The Wrecks’ frontman Nick Anderson talks touring, taking social media breaks and top ten album “Sonder”

The Wrecks, photo courtesy of Shervin Lainez.

Los Angeles is a city brimming with creative endeavors, and about 40 miles outside of the bustling metropolis is the city of Thousand Oaks, where pop rock band, The Wrecks, made their debut in 2015.

The band’s lead vocalist, Nick Anderson, is a native of Wellsville, New York. The city is a “shut away, isolated area with a cool community,” according to Anderson, located eight miles from Pennsylvania’s northern border. “[Wellsville] was definitely helpful for being really bored and looking for outlets,” Anderson said. 

Anderson first acknowledged his affinity for music during the summer before ninth grade, when a friend of his recommended that he ditch his piano for a guitar. That friend also introduced Anderson to the alternative genre, and soon after, the pair were performing cover songs together. 

“He indoctrinated me into alternative music, and ever since then it’s just been like a drug,” Anderson said. “It’s like I can express myself in real ways.”

Depressive episodes played a considerable role in Anderson’s life while growing up, leading him to view music as somewhat of a beacon of light. Through it all, his parents remained “a backbone” to his many aspirations, whether fleeting or permanent.

Anderson’s first shot at being in a band, a group called Exit Plan, happened while he still lived in Wellsville. Though short-lived, the group allowed Anderson to keep in touch with his future bandmate, Aaron Kelley, whom he had been friends with online since he was 14.

With emotional support from his parents, Anderson moved to San Diego in pursuit of a music career at the age of 18. Community college acted as a vehicle to break out of his hometown, but the reality was that Anderson just wanted to network and make music. 

Anderson said that his first year in California was misspent, with him not even knowing the difference between San Diego and Los Angeles upon arrival. 

“I thought, if I’m near a beach, I’m there!” said Anderson.

 He eventually learned more about the distinction of the two cities and moved closer to Los Angeles to jumpstart his trade. 

This was around the time that Anderson and Kelley first attempted their own band, Coastbound. The rest of Coastbound’s members were mutual friends of Anderson’s that he met through writing music in Los Angeles, but their time as a group was short-lived.

After Coastbound, Anderson and Kelley teamed up once again to form a new band, The Wrecks. A couple of failed auditions later, the two agreed on the “Jersey boys,” Billy Nally and Nick “Schmizz” Schmidt as their bandmates. 

The Wrecks’ momentum as a band relies heavily on the infusion of interests among its members, according to Anderson. While there are some shared passions, the general consensus is that each bandmate lives their lives separately from one another.

“A lot of us have different lifestyles and we get along really well for that reason,” Anderson said. “That brotherhood toxicity has never really been an issue because you learn where people’s buttons are, and you learn what’s healthy and what’s not, and how to talk to each other. It’s really great to know that our relationship right now is the best it’s ever been.”

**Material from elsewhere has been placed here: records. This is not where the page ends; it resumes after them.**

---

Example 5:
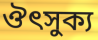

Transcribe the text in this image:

ঔৎসুক্য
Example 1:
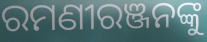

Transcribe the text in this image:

ରମଣୀରଞ୍ଜନଙ୍କୁ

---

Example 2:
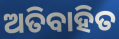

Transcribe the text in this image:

ଅତିବାହିତ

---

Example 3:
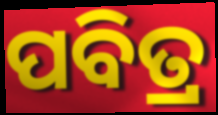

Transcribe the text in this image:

ପବିତ୍ର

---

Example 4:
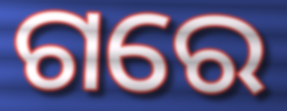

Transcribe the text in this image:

ଗରେ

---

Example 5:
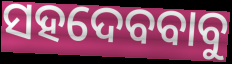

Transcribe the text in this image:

ସହଦେବବାବୁ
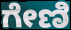
ಗೇಣಿ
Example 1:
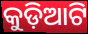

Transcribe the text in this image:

କୁଡ଼ିଆଟି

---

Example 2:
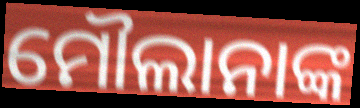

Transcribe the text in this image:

ମୌଲାନାଙ୍କ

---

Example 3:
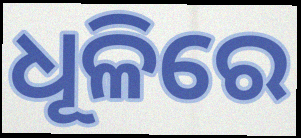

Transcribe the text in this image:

ଧୂଳିରେ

The Wrecks have come a long way since their first tour in 2016, where they were a supporting act for the band Nothing But Thieves. Anderson states that touring as an opener is different from being the headlining performance in nearly every way. 

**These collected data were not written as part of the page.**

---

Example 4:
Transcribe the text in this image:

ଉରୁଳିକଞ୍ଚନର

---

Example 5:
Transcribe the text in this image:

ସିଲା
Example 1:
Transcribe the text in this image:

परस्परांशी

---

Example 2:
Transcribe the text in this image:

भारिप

“When we’re the support we go out there wanting to win over the fans, and there’s a competitiveness in the back of my head, like I want to win this show,” Anderson said. “When we’re headlining, it’s like the product of doing that for years, and you’re able to perform and focus on the art of it.”

He said there was plenty of hardship involved with being in the opening band, from going hungry, to sleeping in a van in gas station parking lots.

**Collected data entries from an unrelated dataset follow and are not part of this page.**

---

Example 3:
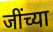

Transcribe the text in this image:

जींच्या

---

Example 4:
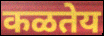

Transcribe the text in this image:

कळतेय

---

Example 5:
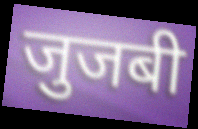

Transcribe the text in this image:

जुजबी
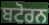
ਬਟੋਰਨ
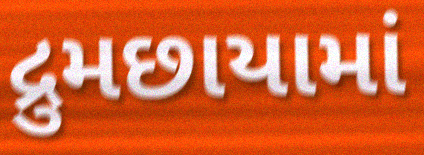
દ્રુમછાયામાં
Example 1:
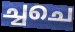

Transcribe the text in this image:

ച്ചചെ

“The lack of comfort was insane, but we were willing to do it,” Anderson said.

Now that the band is aging, crowdsurfing, moshing and crying are more uncommon elements of The Wrecks’ live performances. Anderson says that his audiences tend to fall on the mature side as “a crowd that comes just to have a good time.” 

The band’s sophomore album “Sonder” reached No. 10 on Spotify’s Top 10 U.S. Albums Chart the week of its release. Anderson’s inspiration behind it was a tough breakup and writing about it was a way for him to heal.

He also admits that his social media activity is something he needs reminders for, especially while being at work on the album’s deluxe version. In a recent Instagram post, he shed light on the creative energy it requires to use social media effectively. 

“It’s not burnout from social media,” Anderson said, “it’s burnout from working on the [musical] content, the actual art of it, and shutting in and doing it.”

This content often revolves around themes of pettiness, a feeling that Anderson toys with when writing lyrics. The Wrecks’ music stems from his intrusive thoughts and how he can convey them meaningfully, even if he does not necessarily agree with them. 

The Wrecks are hitting the road on Sept. 30 for their Back and Better Than Ever tour. They will be playing in Las Vegas on Oct. 13 at the 24 Oxford inside Virgin Hotels.